Angel David Martín Rubio

«El César también es de Dios»

En el Evangelio de este Domingo (Forma ordinaria: 29º del Tiempo Ordinario, Ciclo A: Mt 22, 15-21) escuchamos una pregunta dirigida a Jesús: «Dinos, pues, qué opinas: ¿es lícito pagar impuesto al César o no?» (v. 17)

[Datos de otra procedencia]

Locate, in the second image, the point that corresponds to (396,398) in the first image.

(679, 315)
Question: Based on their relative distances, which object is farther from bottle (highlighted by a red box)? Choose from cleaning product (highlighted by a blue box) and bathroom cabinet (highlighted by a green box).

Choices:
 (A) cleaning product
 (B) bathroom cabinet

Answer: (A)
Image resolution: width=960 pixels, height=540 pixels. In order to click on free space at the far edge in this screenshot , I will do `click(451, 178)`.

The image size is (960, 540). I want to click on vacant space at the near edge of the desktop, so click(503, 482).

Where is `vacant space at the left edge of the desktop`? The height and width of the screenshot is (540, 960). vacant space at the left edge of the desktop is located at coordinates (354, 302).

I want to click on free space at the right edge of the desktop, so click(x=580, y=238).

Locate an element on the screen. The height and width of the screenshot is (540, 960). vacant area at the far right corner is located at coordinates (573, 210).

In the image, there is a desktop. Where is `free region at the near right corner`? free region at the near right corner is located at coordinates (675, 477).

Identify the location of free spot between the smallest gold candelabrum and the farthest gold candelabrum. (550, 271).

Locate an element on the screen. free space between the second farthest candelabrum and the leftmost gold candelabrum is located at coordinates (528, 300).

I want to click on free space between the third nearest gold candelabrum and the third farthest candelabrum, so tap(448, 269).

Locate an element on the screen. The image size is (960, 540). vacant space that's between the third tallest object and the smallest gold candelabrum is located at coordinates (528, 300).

Los fariseos y herodianos mantenían posiciones contrarias al respecto y, al someterle a esa cuestión, trataban de tenderle una trampa. El César era el emperador de Roma, el representante de un poder político extranjero y pagano. Pagar impuestos era considerado por algunos como una colaboración ilícita con el poder romano que dominaba al pueblo elegido. Si el Maestro lo admitía, los fariseos le podrían considerar como cómplice de los romanos y desacreditarlo ante una buena parte del pueblo; sí se oponía, los herodianos, aliados del poder establecido, tendrían motivo para denunciarle a la autoridad romana. Como explica san Jerónimo:

«Hacía poco que Judea había quedado sometida a los romanos por César Augusto, cuando tuvo lugar el censo de todo el mundo, y se establecieron los tributos. Por eso había en el pueblo mucho deseo de insurreccionarse. Decían unos que los romanos cuidaban de la seguridad y de la tranquilidad de todos, por cuya razón se les debía pagar el tributo; pero los fariseos, que se atribuían toda justicia, apoyaban, por el contrario, que el pueblo de Dios (que ya pagaba los diezmos, daba las primicias, y todo lo demás que estaba prescrito en la ley) no debía estar sujeto a leyes humanas. Pero César Augusto había colocado a Herodes, hijo de Antipatro, extranjero y prosélito, como rey de los judíos; el cual debía ordenar los tributos y obedecer al Imperio Romano. Por lo tanto, los fariseos envían a sus discípulos con los herodianos, esto es, o con los soldados de Herodes o con aquellos a quienes daban el apodo irónico de herodianos y trataban como no afectos al culto divino, porque pagaban sus tributos a los romanos».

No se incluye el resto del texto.